Congédier d’emblée les modèles

La conférence, objet inconnu

Se retrouvant face à un public pour la première fois de sa vie, comment Ponge « attaque »-t-il ? En s’ancrant dans la situation de co-présence :

‘Mesdames et Messieurs, ainsi c’en est fait, nous voici enfermés les uns avec les autres dans cette petite salle, et je ne peux pas dire que cela ne me semble pas en quelque mesure assez fantastique, certainement (M, I, 649). ’

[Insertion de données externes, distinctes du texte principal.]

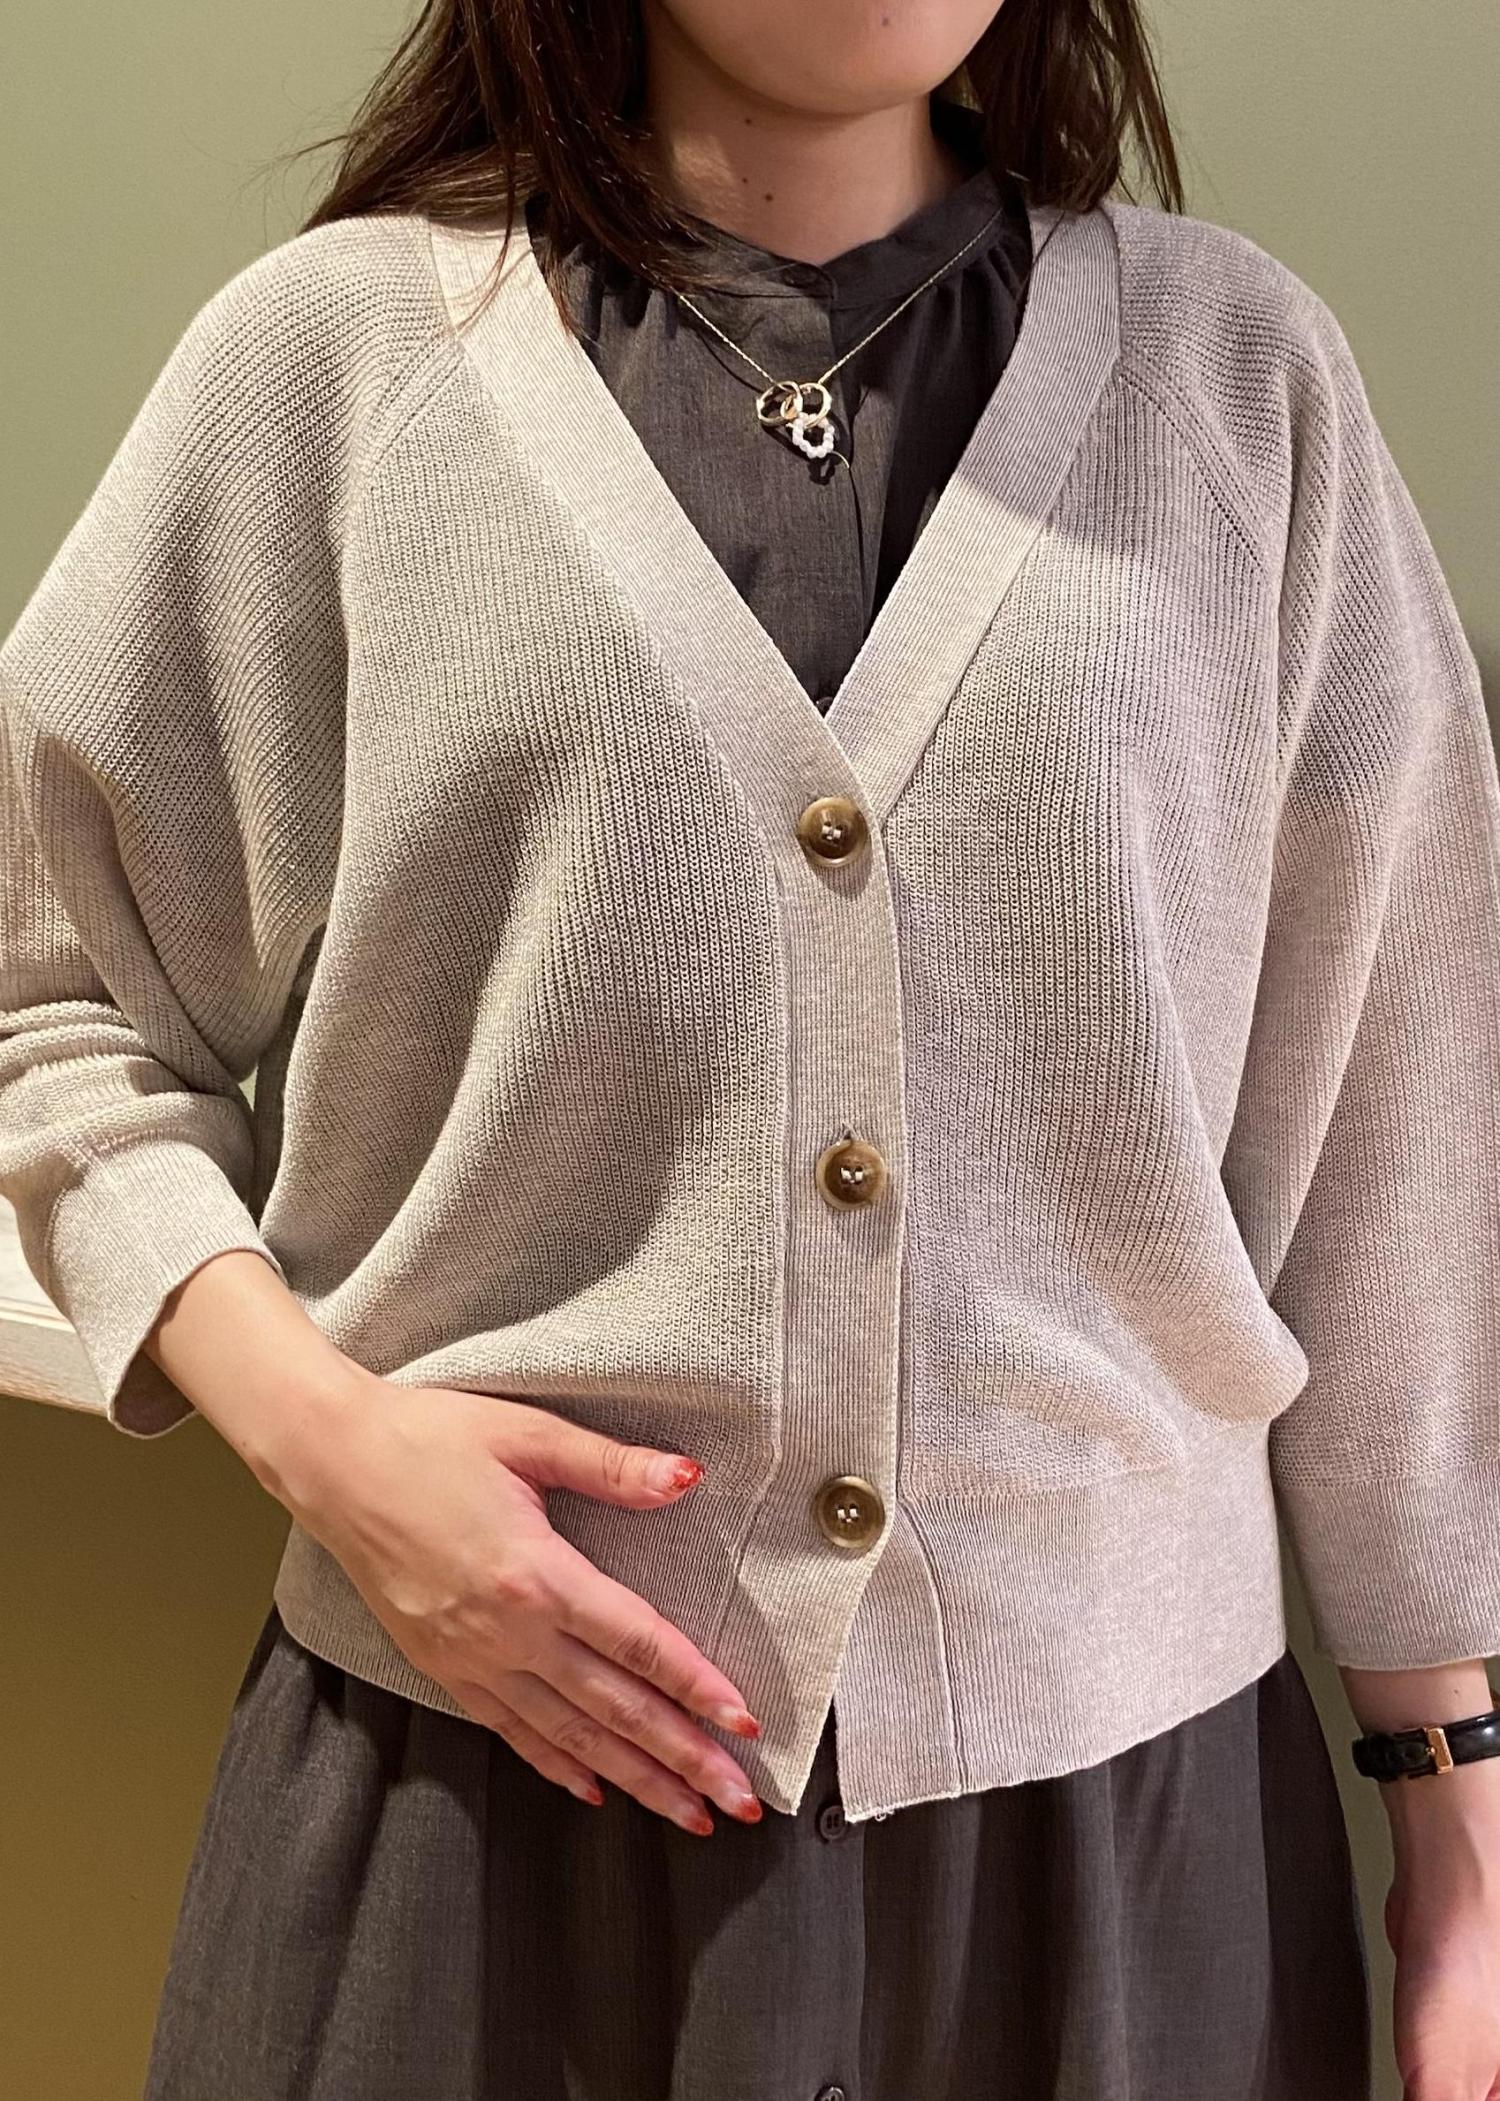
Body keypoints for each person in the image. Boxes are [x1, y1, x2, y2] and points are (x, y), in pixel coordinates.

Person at [3, 1, 1499, 2095]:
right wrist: (324, 1443)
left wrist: (1460, 1841)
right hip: (472, 1820)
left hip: (1130, 1867)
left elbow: (1399, 1135)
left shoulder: (1240, 385)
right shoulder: (336, 371)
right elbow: (46, 992)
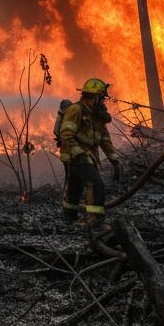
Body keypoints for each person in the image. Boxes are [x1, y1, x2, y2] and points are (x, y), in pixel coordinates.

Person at [57, 78, 120, 228]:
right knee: (95, 183)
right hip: (75, 154)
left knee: (75, 185)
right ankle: (95, 220)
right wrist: (78, 153)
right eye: (102, 98)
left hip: (87, 155)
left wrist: (114, 160)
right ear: (95, 97)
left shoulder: (96, 115)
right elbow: (66, 133)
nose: (103, 102)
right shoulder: (76, 110)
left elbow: (104, 139)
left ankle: (69, 216)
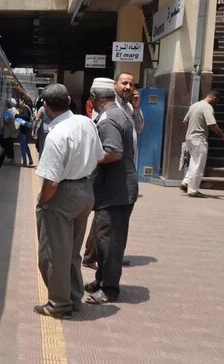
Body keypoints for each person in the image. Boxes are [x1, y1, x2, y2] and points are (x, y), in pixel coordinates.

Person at [34, 83, 104, 319]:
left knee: (53, 254)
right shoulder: (86, 123)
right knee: (72, 252)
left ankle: (58, 304)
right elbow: (99, 156)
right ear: (69, 101)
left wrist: (43, 202)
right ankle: (73, 298)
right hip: (85, 191)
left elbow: (52, 182)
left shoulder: (56, 135)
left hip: (62, 196)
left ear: (45, 106)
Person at [83, 78, 138, 304]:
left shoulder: (107, 119)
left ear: (94, 97)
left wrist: (88, 159)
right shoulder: (119, 113)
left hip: (115, 190)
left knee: (110, 242)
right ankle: (101, 280)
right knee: (104, 238)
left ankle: (109, 289)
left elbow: (113, 152)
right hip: (118, 187)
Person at [180, 90, 224, 198]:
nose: (215, 104)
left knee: (194, 162)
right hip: (199, 139)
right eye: (216, 102)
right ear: (214, 98)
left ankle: (186, 182)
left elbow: (184, 121)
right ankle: (193, 191)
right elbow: (212, 125)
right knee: (198, 165)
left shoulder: (194, 105)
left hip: (190, 138)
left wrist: (188, 134)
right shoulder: (207, 107)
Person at [0, 98, 19, 164]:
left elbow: (7, 121)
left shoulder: (9, 111)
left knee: (8, 145)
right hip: (13, 131)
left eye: (8, 103)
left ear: (10, 104)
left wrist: (4, 116)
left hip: (9, 132)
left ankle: (12, 160)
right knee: (9, 144)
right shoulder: (16, 110)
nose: (7, 104)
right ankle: (10, 158)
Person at [16, 97, 34, 166]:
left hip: (23, 129)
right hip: (27, 129)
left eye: (20, 101)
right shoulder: (29, 108)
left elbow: (25, 116)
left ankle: (24, 162)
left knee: (23, 146)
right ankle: (30, 159)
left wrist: (18, 115)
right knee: (26, 145)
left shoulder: (25, 108)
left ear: (23, 101)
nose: (19, 102)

Il recourt au procédé de la reformulation naïve, telle que l’emploierait celui qui, n’ayant jamais encore assisté à une conférence, constaterait que cela consiste à « être enfermés les uns avec les autres » dans une « petite salle ». Ce procédé permet de conférer une étrangeté nouvelle (qui va jusqu’au « fantastique ») à ce phénomène apparemment banal. Ponge applique à l’objet « conférence » le même principe de mise à distance qu’aux objets qu’il décrit en essayant de les voir comme pour la première fois. Cependant la mise à distance s’accompagne ici d’étrangeté inquiétante. Elle permet en effet d’attirer l’attention sur ce que l’on tait habituellement : la confrontation physique en jeu dans la conférence – avec les dangers qu’elle comporte :

‘nous voici enfermés les uns avec les autres (…) : vous écoutant, moi parlant, malgré une certaine envie qui me prend, je l’avoue, de céder la place, car vous m’apparaissez, pardonnez-moi, comme une compagnie assez redoutable , si bien qu’il me semble (vous savez, c’est la première fois (…) que j’affronte un public, que je me montre) il me semble que je dois vous aborder avec quelque précaution (ibid., 649, je souligne).’

Par ce préambule, Ponge définit d’emblée la prise de parole en public comme risque. Ceci n’est du reste pas seulement une stratégie : le sentiment de danger est certainement ressenti ; qui plus est, il est réel, car Ponge va s’exposer, vu le caractère profondément déconcertant de sa conférence, à un risque d’incompréhension voire de scandale… Mais cette appréhension, Ponge trouve le moyen de la retourner en stratégie : en convoquant la notion de risque, il laisse à entendre que la conférence qui va suivre est ouverte à toutes les éventualités, privée de tout schéma de référence. Un tel schéma comporterait d’emblée, en effet, un type conventionnel de relation entre conférencier et public, alors que l’enjeu pour Ponge est précisément, par cette tentative orale, de construire cette relation. Ce n’est donc que pour mieux s’en démarquer que Ponge évoque le modèle classique de la conférence :

‘J’ai assisté déjà à quelques conférences (…) et j’ai toujours été un peu surpris, très surpris même, très émerveillé de la gentillesse, de la passivité du public (…) et en même temps d’une espèce de désinvolture, de brutalité, d’assurance enfin tout à fait extraordinaire du conférencier. Je n’aimerais pas vous laisser une impression semblable (ibid., 649-650). ’

En somme, s’opposant résolument au modèle du conférencier sûr de lui face à un auditoire docile, Ponge commence, dans cette situation à haut risque qui consiste à être « enfermés ensemble », par déclarer que s’il y a agression, elle ne pourra venir que du public – implicitement invité à ne pas se confiner dans la « gentillesse ». Celle-ci en revanche est revendiquée par l’orateur, qui se donne pour un personnage naïf, dépourvu de toute « assurance » ou « brutalité », confiant au public ses étonnements et ses désarrois. L’une des raisons de ce choix est – Ponge s’en expliquera à la fin de la conférence541 – le désir de contrebalancer l’impression d’« infaillibilité un peu courte » qu’a pu entraîner la parution du Part pris des choses – seul ouvrage de référence pour le public de 1947, rappelons-le. Mais le rôle du naïf présente encore un autre avantage stratégique : ressource bien connue des romanciers, il autorise, sans en avoir l’air, une précieuse latitude d’action. Car le naïf, par ses étonnements et questionnements, est en mesure de bousculer toutes les certitudes, de tout remettre en question. Adoptant le rôle de celui qui ne sait pas, pas même (ou plutôt : surtout pas) ce qu’est une conférence, Ponge a d’emblée, à partir de cette position de non-savoir, les mains libres pour interroger.

Et de fait, il s’emploie immédiatement à vider de toutes leurs évidences les postulats qui sous-tendent la notion de conférence.

Notes
541.

« il m’a paru que ce que j’ai donné par écrit (…) pouvait apparaître comme un peu prétentieux, comme présentant une certaine assurance, parce qu’on en a un peu trop parlé, les philosophes en ont un peu trop parlé » (ibid. p. 663, je souligne).